How model selection works

The LLM Router (packages/core/src/ai/router.ts) resolves the provider and model for each call from TenantTaskModelConfig, keyed by task type:

Task typeTypical default
chat_tutorSonnet-class
chat_evaluation / summarization / supervisorHaiku-class
content_generationHaiku-class
course_review / course_agent / gamification_agentSonnet-class

An institution admin can override any task to a different provider/model. No model IDs are hardcoded in agents — the router is the single decision point.

Router methods

  • stream() — streaming chat (metered).
  • generate() — agents with tools (metered); tools are converted from JSON Schema to the AI SDK format so they work on any provider.
  • generateDirect() — background, fire-and-forget calls (evaluation, content, summarizer, supervisor) that run in Next.js after() without the full metering pipeline.

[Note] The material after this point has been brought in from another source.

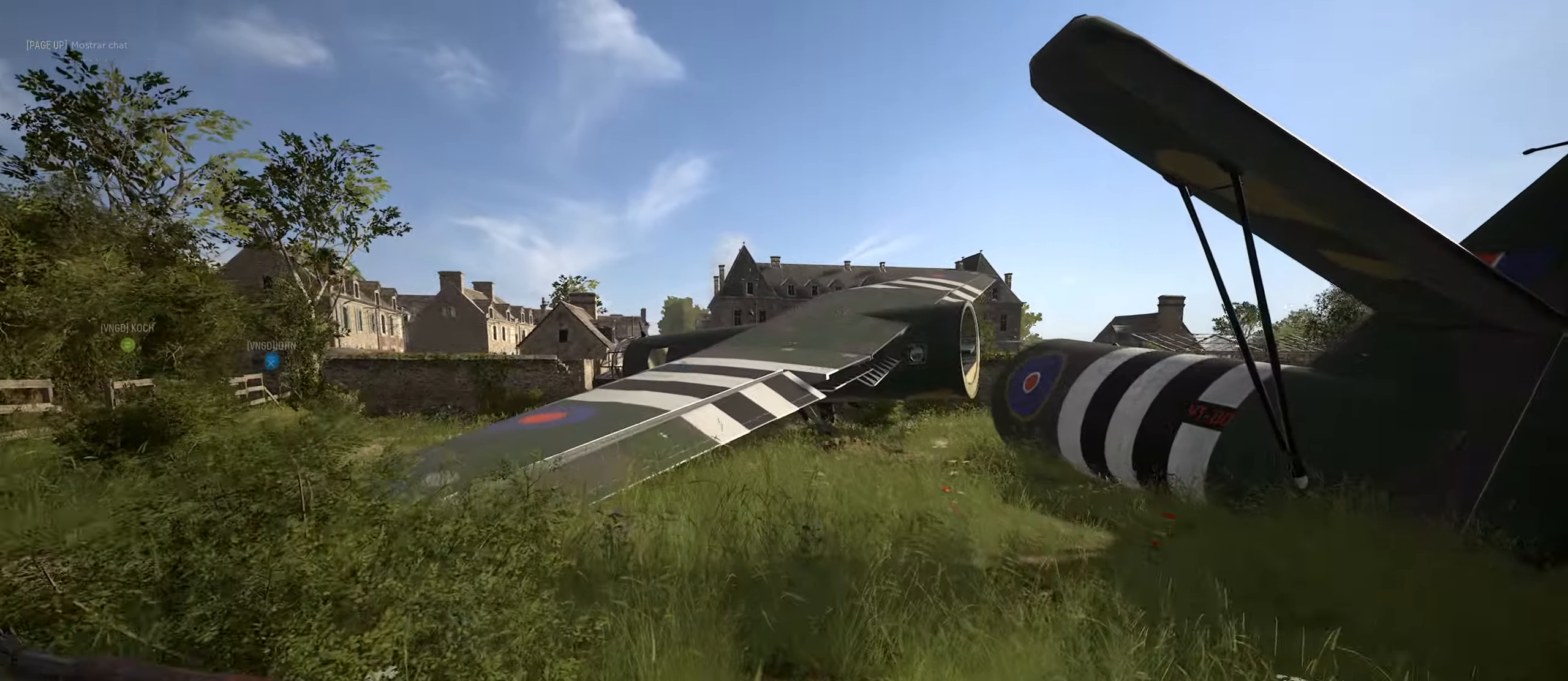
{"keys": ["a", "w"], "mouse": [], "mouse_move": "right", "events": []}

Fallback chain + circuit breaker

By tier: Claude → GPT → Grok → Gemini (LLMs); Voyage → OpenAI → Cohere (embeddings). A circuit breaker stored in Redis trips after a failure threshold and is shared across instances, so an open breaker skips a failing provider with no timeout. Incidents are recorded for observability.

Bring-your-own keys + metering

  • Per-tenant keys (TenantApiKey) are encrypted AES-256-GCM. Resolution order: tenant key → global provider key → environment variable.
  • Every LLM call passes through the metering middleware (rate limit → credit check → cost calculation), recording input and output tokens separately. Prices come from a database table, never hardcoded.

Why it matters

You are not betting your platform on one lab's pricing, latency or availability. As models improve, you switch a dropdown — not your codebase.

See also

FAQ

Is Studeia locked into one AI vendor?

No. Every LLM-backed feature routes through an internal LLM Router that selects a provider+model per task type. Admins can switch a task from Anthropic Claude to OpenAI GPT, xAI Grok or Google Gemini without breaking any agent — tool calling works across providers via the Vercel AI SDK. If the primary provider fails, an automatic fallback chain takes over.

Can an institution use its own API keys?

Yes. Each tenant can store its own provider keys (TenantApiKey, encrypted AES-256-GCM). When a tenant brings its own key, AI costs go directly to that tenant's provider account — Studeia does not add an AI margin and never sets process.env (which would leak across tenants); the key is passed per request.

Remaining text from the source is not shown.